La flambée des prix des carburants suite aux attaques de l'État-Unis et d'Israël contre l'Iran a déjà fait des ravages en Espagne. Le litre d'essence dans les stations-service dénommées low-cost coûte désormais plus de 1,7 euro, une augmentation de près de 40% en deux semaines. Au-delà de la frontière portugaise ou française, on atteint les 2 euros dans les stations premium.

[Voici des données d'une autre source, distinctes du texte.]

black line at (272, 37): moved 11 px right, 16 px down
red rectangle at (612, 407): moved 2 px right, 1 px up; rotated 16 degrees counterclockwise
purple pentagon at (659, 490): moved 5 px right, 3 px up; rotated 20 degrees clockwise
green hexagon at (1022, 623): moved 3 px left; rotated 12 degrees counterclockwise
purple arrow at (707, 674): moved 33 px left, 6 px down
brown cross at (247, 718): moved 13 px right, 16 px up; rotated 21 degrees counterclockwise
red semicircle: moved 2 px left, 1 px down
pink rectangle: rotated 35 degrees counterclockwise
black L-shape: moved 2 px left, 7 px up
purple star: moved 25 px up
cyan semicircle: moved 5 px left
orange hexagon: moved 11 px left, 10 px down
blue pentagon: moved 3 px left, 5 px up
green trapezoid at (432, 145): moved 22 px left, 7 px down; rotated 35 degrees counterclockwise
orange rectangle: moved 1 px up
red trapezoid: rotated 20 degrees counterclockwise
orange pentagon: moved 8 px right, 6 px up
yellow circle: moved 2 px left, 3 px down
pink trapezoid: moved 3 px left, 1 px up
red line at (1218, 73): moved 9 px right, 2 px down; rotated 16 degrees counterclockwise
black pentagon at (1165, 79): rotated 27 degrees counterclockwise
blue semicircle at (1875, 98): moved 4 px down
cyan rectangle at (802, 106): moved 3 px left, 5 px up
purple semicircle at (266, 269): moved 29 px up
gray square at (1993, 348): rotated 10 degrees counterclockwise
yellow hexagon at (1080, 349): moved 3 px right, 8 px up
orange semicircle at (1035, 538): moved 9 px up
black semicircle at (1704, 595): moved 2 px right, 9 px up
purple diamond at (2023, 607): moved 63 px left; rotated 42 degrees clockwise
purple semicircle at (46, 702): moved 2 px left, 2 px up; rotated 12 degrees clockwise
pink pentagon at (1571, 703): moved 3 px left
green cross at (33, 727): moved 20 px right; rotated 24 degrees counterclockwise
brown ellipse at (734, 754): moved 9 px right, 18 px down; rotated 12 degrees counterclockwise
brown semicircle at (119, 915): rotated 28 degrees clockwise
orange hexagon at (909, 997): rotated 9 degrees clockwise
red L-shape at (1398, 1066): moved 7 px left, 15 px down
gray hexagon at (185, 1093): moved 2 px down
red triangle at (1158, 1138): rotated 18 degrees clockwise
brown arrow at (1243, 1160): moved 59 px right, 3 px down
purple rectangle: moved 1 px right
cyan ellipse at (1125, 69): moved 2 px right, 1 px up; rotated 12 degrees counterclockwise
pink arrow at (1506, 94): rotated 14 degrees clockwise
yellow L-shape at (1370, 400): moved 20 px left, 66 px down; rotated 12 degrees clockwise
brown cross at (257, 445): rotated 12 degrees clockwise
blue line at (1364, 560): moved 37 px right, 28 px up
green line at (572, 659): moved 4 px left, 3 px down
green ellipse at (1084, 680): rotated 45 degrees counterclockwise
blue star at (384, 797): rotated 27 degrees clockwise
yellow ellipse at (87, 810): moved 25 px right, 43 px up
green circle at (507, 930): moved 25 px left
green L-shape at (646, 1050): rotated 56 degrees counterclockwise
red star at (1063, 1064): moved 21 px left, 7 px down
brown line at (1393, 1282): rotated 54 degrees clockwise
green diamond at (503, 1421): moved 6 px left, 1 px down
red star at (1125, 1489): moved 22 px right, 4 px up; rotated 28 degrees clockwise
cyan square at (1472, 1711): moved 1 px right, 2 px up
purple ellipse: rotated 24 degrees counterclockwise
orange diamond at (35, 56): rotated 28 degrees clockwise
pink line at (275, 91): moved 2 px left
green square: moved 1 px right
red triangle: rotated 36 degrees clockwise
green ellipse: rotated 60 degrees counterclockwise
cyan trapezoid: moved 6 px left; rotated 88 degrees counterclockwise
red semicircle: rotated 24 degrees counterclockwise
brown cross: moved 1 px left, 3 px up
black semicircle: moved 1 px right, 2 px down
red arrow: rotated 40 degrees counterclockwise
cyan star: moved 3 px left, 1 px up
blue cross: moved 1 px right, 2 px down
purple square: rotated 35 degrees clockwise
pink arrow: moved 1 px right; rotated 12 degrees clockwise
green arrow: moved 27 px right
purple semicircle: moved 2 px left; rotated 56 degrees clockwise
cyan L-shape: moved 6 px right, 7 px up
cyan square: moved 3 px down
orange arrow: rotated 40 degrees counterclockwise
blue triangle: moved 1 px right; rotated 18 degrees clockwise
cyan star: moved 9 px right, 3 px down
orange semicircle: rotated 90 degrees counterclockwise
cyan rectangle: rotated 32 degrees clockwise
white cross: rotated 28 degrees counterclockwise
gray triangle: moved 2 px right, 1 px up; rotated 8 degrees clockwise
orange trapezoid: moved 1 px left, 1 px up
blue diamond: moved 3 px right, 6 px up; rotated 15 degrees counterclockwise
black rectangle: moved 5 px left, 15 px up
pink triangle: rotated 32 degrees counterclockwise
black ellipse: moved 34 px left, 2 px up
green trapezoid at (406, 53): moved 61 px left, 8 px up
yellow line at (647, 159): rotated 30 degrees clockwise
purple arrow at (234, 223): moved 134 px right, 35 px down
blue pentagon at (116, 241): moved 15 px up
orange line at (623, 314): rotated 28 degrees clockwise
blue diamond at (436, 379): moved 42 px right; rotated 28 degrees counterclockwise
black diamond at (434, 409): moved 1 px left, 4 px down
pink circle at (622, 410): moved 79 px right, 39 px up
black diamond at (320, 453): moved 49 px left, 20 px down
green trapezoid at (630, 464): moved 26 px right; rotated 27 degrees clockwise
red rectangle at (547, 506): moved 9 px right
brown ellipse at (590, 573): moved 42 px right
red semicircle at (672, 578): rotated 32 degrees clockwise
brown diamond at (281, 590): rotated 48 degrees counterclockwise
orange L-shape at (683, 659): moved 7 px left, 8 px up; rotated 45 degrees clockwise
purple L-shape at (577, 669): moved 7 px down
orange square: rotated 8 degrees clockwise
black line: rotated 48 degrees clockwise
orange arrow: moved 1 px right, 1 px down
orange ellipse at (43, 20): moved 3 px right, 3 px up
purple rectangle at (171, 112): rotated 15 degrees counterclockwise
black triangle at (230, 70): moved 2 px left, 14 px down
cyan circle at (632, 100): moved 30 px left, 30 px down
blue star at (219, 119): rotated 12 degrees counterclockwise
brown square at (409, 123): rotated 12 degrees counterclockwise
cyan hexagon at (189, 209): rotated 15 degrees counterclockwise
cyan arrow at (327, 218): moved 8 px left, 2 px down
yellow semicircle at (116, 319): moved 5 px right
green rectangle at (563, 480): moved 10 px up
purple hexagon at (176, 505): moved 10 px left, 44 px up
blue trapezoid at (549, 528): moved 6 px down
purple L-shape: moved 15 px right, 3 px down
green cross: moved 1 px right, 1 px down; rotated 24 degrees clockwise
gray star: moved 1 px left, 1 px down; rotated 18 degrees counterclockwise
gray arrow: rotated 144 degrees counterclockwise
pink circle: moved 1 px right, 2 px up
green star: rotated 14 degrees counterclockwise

Le gouvernement espagnol accuse un retard dans sa gestion de la crise énergétique

Le gouvernement espagnol accuse un retard dans sa gestion de la crise énergétique

Alors que le choc énergétique se propage rapidement, le gouvernement espagnol, mené par Pedro Sánchez, a adopté une posture de 'voir et attendre' face à la crise, selon des analystes. Cela signifie que les mesures d'urgence pour protéger les citoyens et l'économie espagnole ne sont pas encore définies.

La perte de pouvoir d'achat s'accroît non seulement pour les carburants, mais également pour le gaz, l'électricité et certains produits. C'est un scénario déjà vu lors de précédentes crises. Le gouvernement espagnol a tendance à adopter une approche de 'meilleure-garde' en matière de gestion des crises, préférant souvent la prudence à l'audace.

Une réaction plus prompte et plus ferme aurait pu éviter ou atténuer le dommage déjà fait, notamment en terms de confiance du consommateur, selon un analyste de l'ING. Le gouvernement doit maintenant agir de manière décisive pour protéger les entreprises autonomes et les acteurs clés de la chaîne d'approvisionnement, tels que les transports et les secteurs primaires.

Les mesures d'urgence devraient être présentées au Parlement espagnol dans les prochains jours. Il est espéré que cela inclurra des réductions de consommation, des aides aux ménages et des mesures pour soutenir les entreprises.